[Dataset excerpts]
==================================================

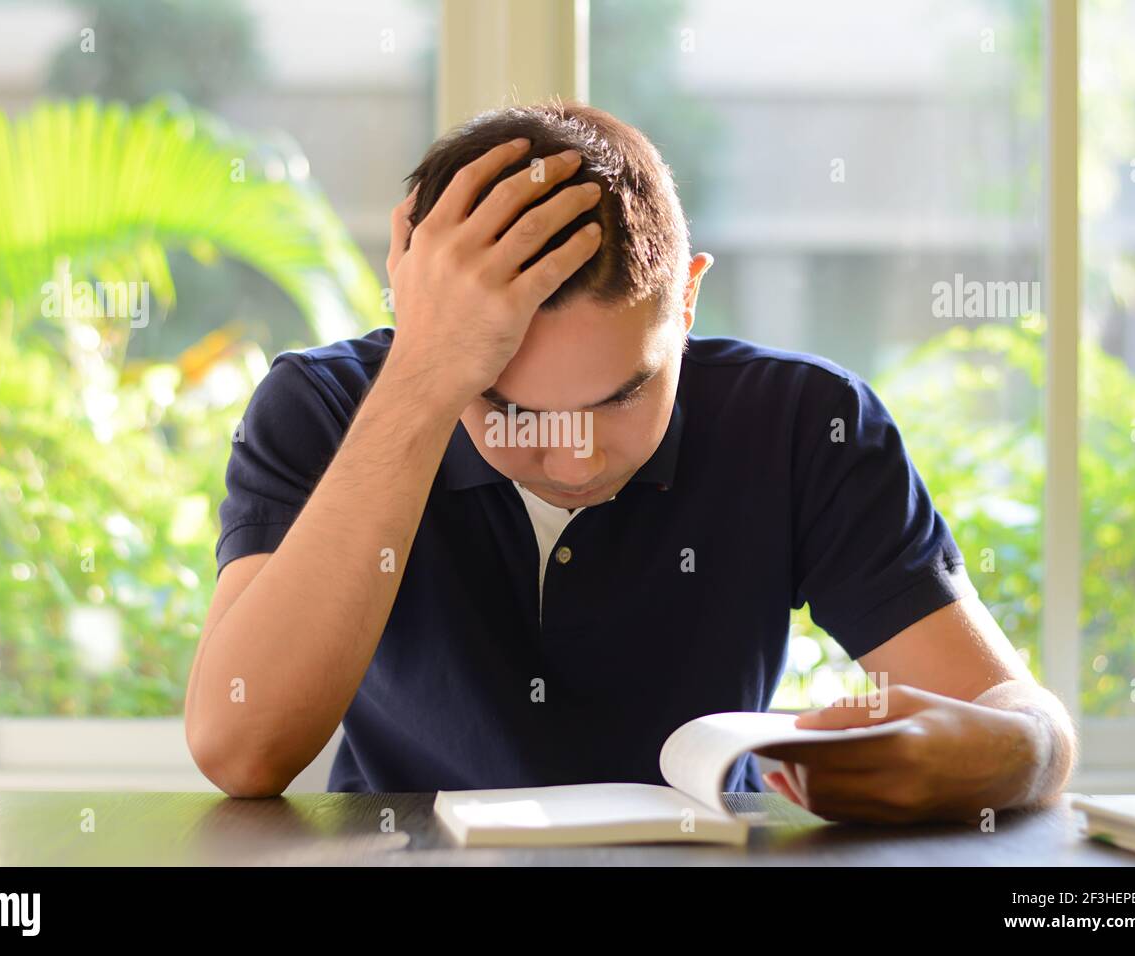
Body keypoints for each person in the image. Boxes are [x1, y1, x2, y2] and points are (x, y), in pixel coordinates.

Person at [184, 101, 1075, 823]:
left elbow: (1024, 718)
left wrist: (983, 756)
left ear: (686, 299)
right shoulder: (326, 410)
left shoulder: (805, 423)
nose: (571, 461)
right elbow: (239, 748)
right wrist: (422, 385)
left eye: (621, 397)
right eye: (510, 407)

==================================================

Task directions: When you print the records above, keep them exact and leave out the pictures.

Answer to this exercise:
Body keypoints for each person in the image. Boxes are [x1, y1, x2, y2] and points are (x, y), in pixel coordinates.

Person at [184, 101, 1075, 823]:
left elbow: (1024, 718)
left wrist: (983, 756)
left ear: (686, 299)
right shoulder: (326, 410)
left shoulder: (805, 423)
nose: (571, 461)
right elbow: (239, 748)
right wrist: (422, 385)
left eye: (621, 397)
right eye: (510, 407)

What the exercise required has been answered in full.